Accident pendant un stage : les droits du stagiaire, les obligations de l’employeur
Vous effectuez un stage et un accident survient ? Sachez que la loi vous protège, quels que soient votre statut ou le montant de votre gratification. Explications sur vos droits, les démarches à suivre et les prises en charge possibles.
Un statut protégé, même sans contrat de travail
Même si vous n’êtes pas salarié, vous bénéficiez d’une couverture spécifique contre les accidents du travail et les maladies professionnelles (AT-MP). Cette protection, rattachée au régime général de la Sécurité sociale, s’applique sans condition d’ouverture de droits : peu importe que votre stage soit rémunéré ou non, ou sa durée. Seule la prise en charge des cotisations AT-MP et l’accès aux indemnités journalières varient selon le montant de votre gratification.
Quels accidents sont couverts ?
La loi reconnaît comme accidents du travail ceux survenus dans les locaux de l’entreprise pendant les heures de stage, y compris lors des pauses ou des missions extérieures. La couverture s’étend aussi aux accidents de trajet (domicile-entreprise ou établissement d’enseignement-entreprise), à condition que le parcours soit le plus direct possible. Depuis la généralisation du télétravail, votre domicile est également couvert si l’accident survient pendant vos heures de stage à distance.
Déclaration et procédure : qui fait quoi ?
En cas d’accident, vous devez informer l’entreprise d’accueil sous 24 heures (ou faire informer par un proche si votre état l’exige). L’entreprise a ensuite 48 heures pour transmettre la déclaration d’accident du travail (DAT) à la CPAM et vous remettre la feuille d’accident, qui dispense d’avancer les frais de soins. Une copie de la DAT est aussi envoyée à votre établissement d’enseignement. À noter : une déclaration hors délai ou absente peut entraîner une amende pouvant aller jusqu’à 750 euros pour une personne physique ou 3 750 euros pour une personne morale.
Soins, indemnités et prise en charge : à quoi avez-vous droit ?
Tous vos soins liés à l’accident sont remboursés à 100 % par la Sécurité sociale, sans avance de frais, sur présentation de la feuille d’accident. Pour les indemnités journalières, tout dépend de votre gratification :
- Si elle est ≤ 4,50 €/heure (seuil légal en 2026) : pas d’indemnités journalières, mais la couverture AT-MP reste active pour les soins.
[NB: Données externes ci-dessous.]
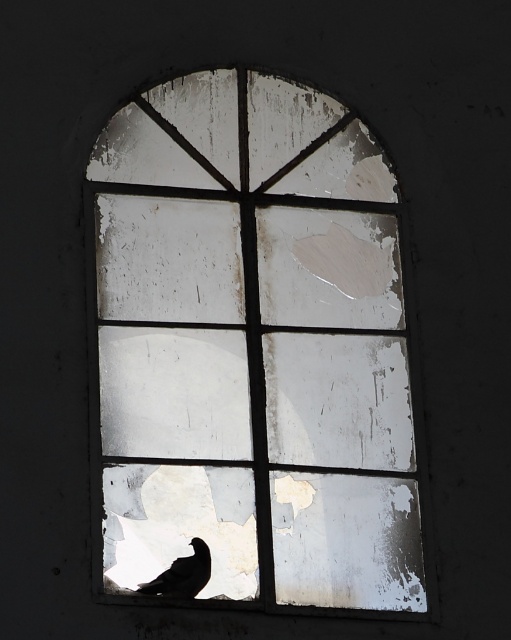
Which is behind, point (110, 508) or point (173, 570)?

The point (110, 508) is behind.

Which is in front, point (98, 474) or point (207, 547)?

Point (98, 474)

Is point (280, 480) positioned after point (207, 554)?

That is True.

Find the location of a particular element. The height and width of the screenshot is (640, 511). white peeling paint window at center is located at coordinates (252, 348).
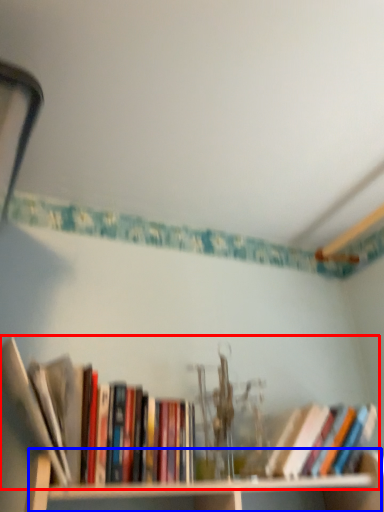
Question: Among these objects, which one is nearest to the camera, book (highlighted by a red box) or cabinet (highlighted by a blue box)?

Choices:
 (A) book
 (B) cabinet

Answer: (A)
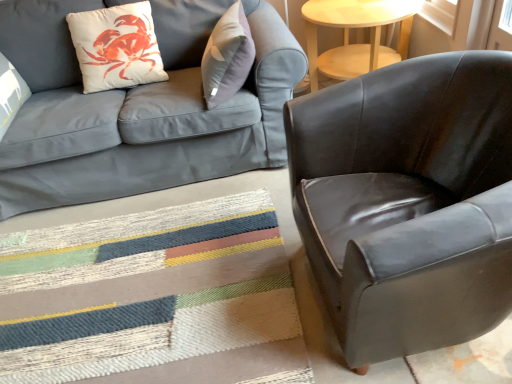
Question: Can you confirm if white matte throw pillow at upper left is positioned to the right of matte gray fabric couch at upper left?

Choices:
 (A) yes
 (B) no

Answer: (A)

Question: Is white matte throw pillow at upper left positioned with its back to matte gray fabric couch at upper left?

Choices:
 (A) no
 (B) yes

Answer: (B)

Question: Is white matte throw pillow at upper left taller than matte gray fabric couch at upper left?

Choices:
 (A) yes
 (B) no

Answer: (B)

Question: Is white matte throw pillow at upper left thinner than matte gray fabric couch at upper left?

Choices:
 (A) yes
 (B) no

Answer: (A)

Question: Could you tell me if white matte throw pillow at upper left is facing matte gray fabric couch at upper left?

Choices:
 (A) yes
 (B) no

Answer: (A)

Question: From a real-world perspective, is matte gray fabric couch at upper left positioned above or below white matte throw pillow at upper left?

Choices:
 (A) above
 (B) below

Answer: (B)

Question: Considering the positions of point (281, 97) and point (71, 26), is point (281, 97) closer or farther from the camera than point (71, 26)?

Choices:
 (A) closer
 (B) farther

Answer: (A)

Question: Is matte gray fabric couch at upper left taller or shorter than white matte throw pillow at upper left?

Choices:
 (A) short
 (B) tall

Answer: (B)

Question: From the image's perspective, is matte gray fabric couch at upper left positioned above or below white matte throw pillow at upper left?

Choices:
 (A) below
 (B) above

Answer: (A)

Question: Considering the relative positions of matte gray fabric couch at upper left and glossy leather armchair at right in the image provided, is matte gray fabric couch at upper left to the left or to the right of glossy leather armchair at right?

Choices:
 (A) right
 (B) left

Answer: (B)

Question: Is matte gray fabric couch at upper left inside the boundaries of glossy leather armchair at right, or outside?

Choices:
 (A) inside
 (B) outside

Answer: (B)

Question: Is matte gray fabric couch at upper left wider or thinner than glossy leather armchair at right?

Choices:
 (A) thin
 (B) wide

Answer: (B)

Question: Considering their positions, is matte gray fabric couch at upper left located in front of or behind glossy leather armchair at right?

Choices:
 (A) front
 (B) behind

Answer: (B)

Question: Looking at their shapes, would you say glossy leather armchair at right is wider or thinner than light wood round table at upper right?

Choices:
 (A) thin
 (B) wide

Answer: (B)

Question: Is glossy leather armchair at right in front of or behind light wood round table at upper right in the image?

Choices:
 (A) front
 (B) behind

Answer: (A)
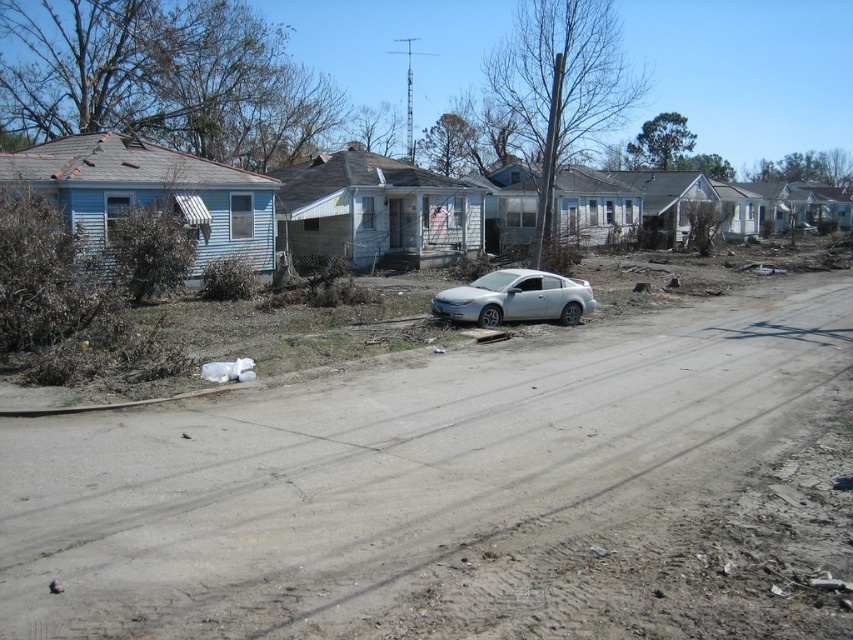
Question: Which object is closer to the camera taking this photo?

Choices:
 (A) silver metallic car at center
 (B) gray dirt track at center

Answer: (B)

Question: Does gray dirt track at center have a greater width compared to silver metallic car at center?

Choices:
 (A) yes
 (B) no

Answer: (A)

Question: Which point is closer to the camera taking this photo?

Choices:
 (A) (379, 486)
 (B) (498, 273)

Answer: (A)

Question: Does gray dirt track at center lie in front of silver metallic car at center?

Choices:
 (A) yes
 (B) no

Answer: (A)

Question: Which point appears farthest from the camera in this image?

Choices:
 (A) (810, 380)
 (B) (479, 305)

Answer: (B)

Question: Does gray dirt track at center appear on the right side of silver metallic car at center?

Choices:
 (A) yes
 (B) no

Answer: (B)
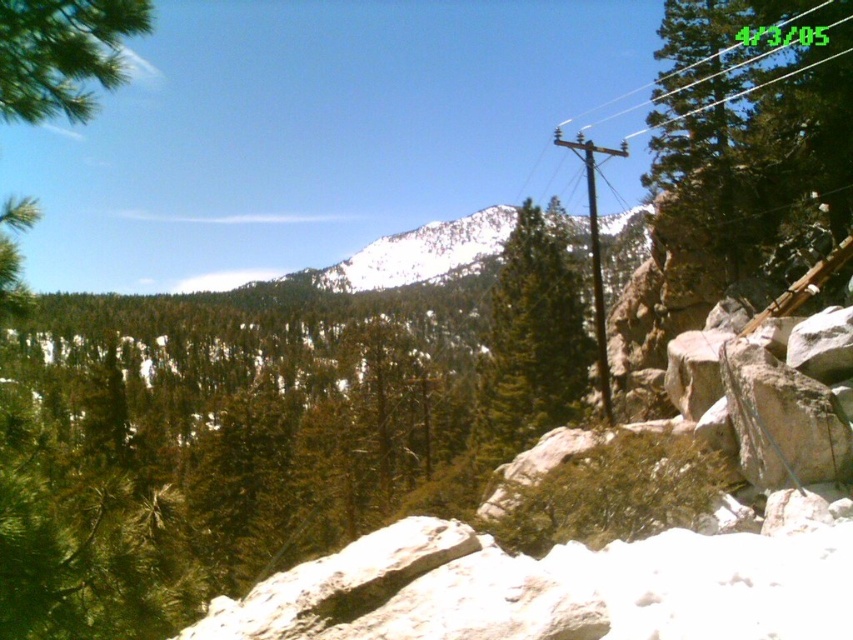
Question: Can you confirm if green textured pine tree at center is positioned below brown wooden telegraph pole at center-right?

Choices:
 (A) no
 (B) yes

Answer: (B)

Question: Does snowy white mountain at center appear on the right side of brown wooden telegraph pole at center-right?

Choices:
 (A) yes
 (B) no

Answer: (B)

Question: Which object is positioned closest to the green textured pine tree at center?

Choices:
 (A) brown wooden telegraph pole at center-right
 (B) black plastic power line at upper right

Answer: (A)

Question: Which object is positioned farthest from the brown wooden telegraph pole at center-right?

Choices:
 (A) green textured pine tree at center
 (B) snowy white mountain at center
 (C) black plastic power line at upper right

Answer: (A)

Question: Which object appears farthest from the camera in this image?

Choices:
 (A) black plastic power line at upper right
 (B) green textured pine tree at center
 (C) brown wooden telegraph pole at center-right

Answer: (C)

Question: Can you confirm if snowy white mountain at center is positioned below black plastic power line at upper right?

Choices:
 (A) no
 (B) yes

Answer: (B)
- Si elle est > 4,50 €/heure : vous pouvez prétendre à des indemnités journalières, sous réserve de remplir les critères (150 heures travaillées dans les 90 jours précédant l’arrêt, ou cotisations sur un salaire ≥ 1 015 fois le Smic horaire). La journée de l’accident est prise en charge par l’entreprise, et les indemnités démarrent dès le lendemain, sans délai de carence.
En cas de séquelles reconnues, une rente d’incapacité permanente partielle (IPP) peut être attribuée, comme pour les salariés. Une indemnisation complémentaire est possible en cas de faute inexcusable de l’employeur.